◆ **WORK INSTRUCTIONS**
Using the entries below, write out the line with "-60,8 +60,8 @@", the line with "flex:none; width:46px; height:18px;", and every line in between, exactly as each is written.

Screenshot and code edit data:
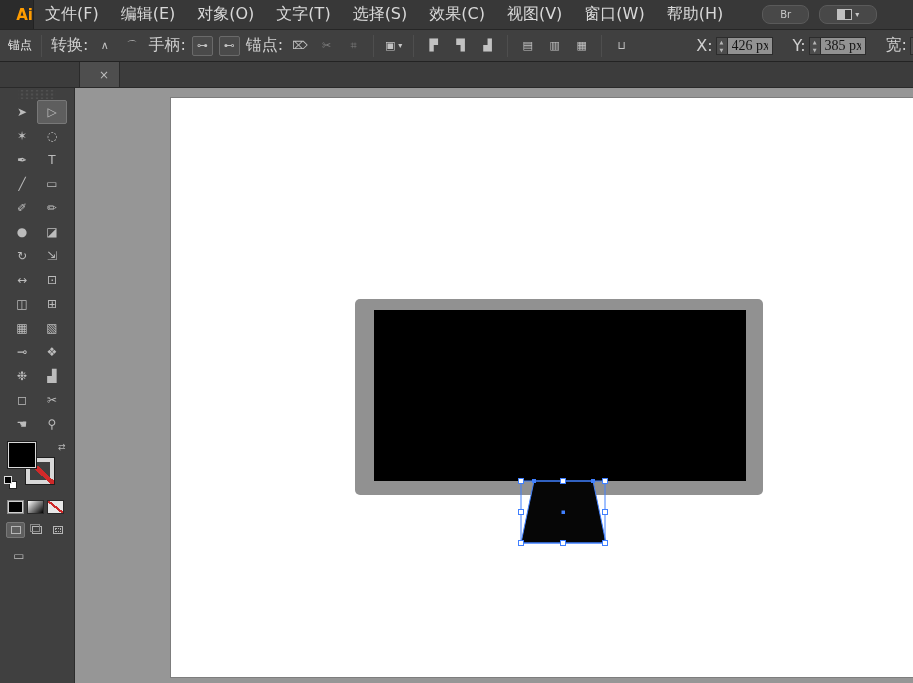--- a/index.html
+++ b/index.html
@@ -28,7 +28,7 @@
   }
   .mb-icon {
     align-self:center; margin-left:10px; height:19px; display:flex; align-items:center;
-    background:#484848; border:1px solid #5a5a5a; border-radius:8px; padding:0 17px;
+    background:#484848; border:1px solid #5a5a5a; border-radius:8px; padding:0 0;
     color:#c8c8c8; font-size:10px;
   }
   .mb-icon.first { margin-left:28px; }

--

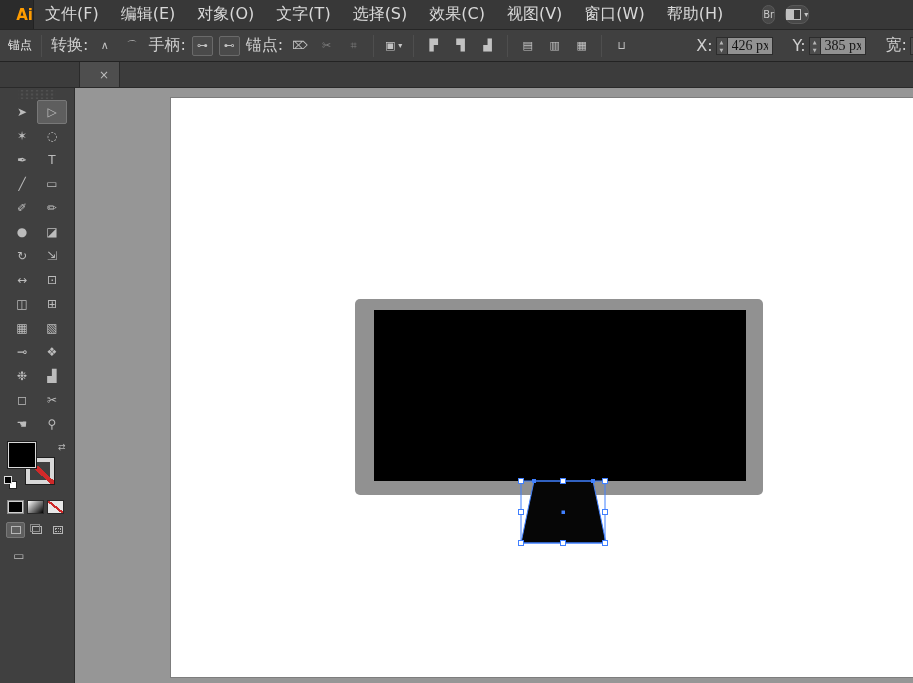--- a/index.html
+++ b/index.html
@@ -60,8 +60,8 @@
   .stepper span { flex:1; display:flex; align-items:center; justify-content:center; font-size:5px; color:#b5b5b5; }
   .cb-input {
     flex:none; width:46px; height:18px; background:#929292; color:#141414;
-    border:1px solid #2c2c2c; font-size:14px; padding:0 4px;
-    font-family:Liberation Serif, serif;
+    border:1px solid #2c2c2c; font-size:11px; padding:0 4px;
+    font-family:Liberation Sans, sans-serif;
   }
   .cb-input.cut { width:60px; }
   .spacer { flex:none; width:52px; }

◆ **SOLUTION FOR THIS TASK**
@@ -60,8 +60,8 @@
   .stepper span { flex:1; display:flex; align-items:center; justify-content:center; font-size:5px; color:#b5b5b5; }
   .cb-input {
     flex:none; width:46px; height:18px; background:#929292; color:#141414;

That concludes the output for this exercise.